Opinion: They tell you surprisingly little before sending you home from the hospital with… – by Aaron J. Brown (Hibbing Daily Tribune – February 9, 2019)

https://www.hibbingmn.com/

Like a lot of kids who grew up on Northern Minnesota’s Iron Range during the economic crisis of the 1980s and ‘90s I saw plenty of reasons to leave. Many of my friends did. But I’m glad I found good reasons to stay. Many friends did that, too. That doesn’t mean, however, that our lives are easy or our fate resolved.

When I was in college, I saw the movie “October Sky.” This 1999 film tells the true story of a boy and his friends who, during the Cold War space race, launch their own rocket from a West Virginia coal mining town. They win the national science fair with help from the folks back home.

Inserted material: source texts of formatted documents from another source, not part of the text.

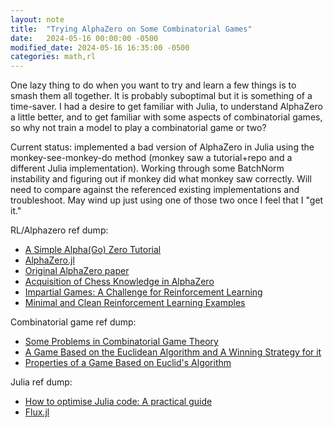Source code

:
 ```yaml
---
layout: note
title:  "Trying AlphaZero on Some Combinatorial Games"
date:   2024-05-16 00:00:00 -0500
modified_date: 2024-05-16 16:35:00 -0500
categories: math,rl
---
```


One lazy thing to do when you want to try and learn a few things is to smash them all together. It is probably suboptimal but it is something of a time-saver. I had a desire to get familiar with Julia, to understand AlphaZero a little better, and to get familiar with some aspects of combinatorial games, so why not train a model to play a combinatorial game or two?

Current status: implemented a bad version of AlphaZero in Julia using the monkey-see-monkey-do method (monkey saw a tutorial+repo and a different Julia implementation). Working through some BatchNorm instability and figuring out if monkey did what monkey saw correctly. Will need to compare against the referenced existing implementations and troubleshoot. May wind up just using one of those two once I feel that I "get it."

RL/Alphazero ref dump:
* [A Simple Alpha(Go) Zero Tutorial](https://suragnair.github.io/posts/alphazero.html)
* [AlphaZero.jl](https://github.com/jonathan-laurent/AlphaZero.jl)
* [Original AlphaZero paper](https://www.nature.com/articles/nature24270.epdf?author_access_token=VJXbVjaSHxFoctQQ4p2k4tRgN0jAjWel9jnR3ZoTv0PVW4gB86EEpGqTRDtpIz-2rmo8-KG06gqVobU5NSCFeHILHcVFUeMsbvwS-lxjqQGg98faovwjxeTUgZAUMnRQ)
* [Acquisition of Chess Knowledge in AlphaZero](https://www.ncbi.nlm.nih.gov/pmc/articles/PMC9704706/pdf/pnas.202206625.pdf)
* [Impartial Games: A Challenge for Reinforcement Learning](https://arxiv.org/abs/2205.12787)
* [Minimal and Clean Reinforcement Learning Examples](https://github.com/rlcode/reinforcement-learning/tree/master)

Combinatorial game ref dump:
* [Some Problems in Combinatorial Game Theory](https://www.mathcamp.org/files/math/Alfonso-CGT-handout.pdf)
* [A Game Based on the Euclidean Algorithm and A Winning Strategy for it](https://doi.org/10.2307/3612461)
* [Properties of a Game Based on Euclid's Algorithm](https://doi.org/10.2307/2689037)

Julia ref dump:
* [How to optimise Julia code: A practical guide](https://viralinstruction.com/posts/optimise/)
* [Flux.jl](https://fluxml.ai/Flux.jl/stable/)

I also sought out the 1941 Best Picture winner “How Green Was My Valley.” This story follows a Welsh coal mining family over several years, beaten down by small town social mores, unsafe mining conditions, and the economic collapse of their town. And yet their valley was so green, you could even see it in black and white; the love and spirit endured.

Both were heartwarming, but bore a melancholy truth: the smart young protagonists leave their mining towns forever. And no one watching blames them one bit.

Since then I’ve been trying to figure out a riddle. If I stayed on the Range, could I find a way to help the places and people I loved so much thrive again, even as the mines shrink their workforce and local population dwindles?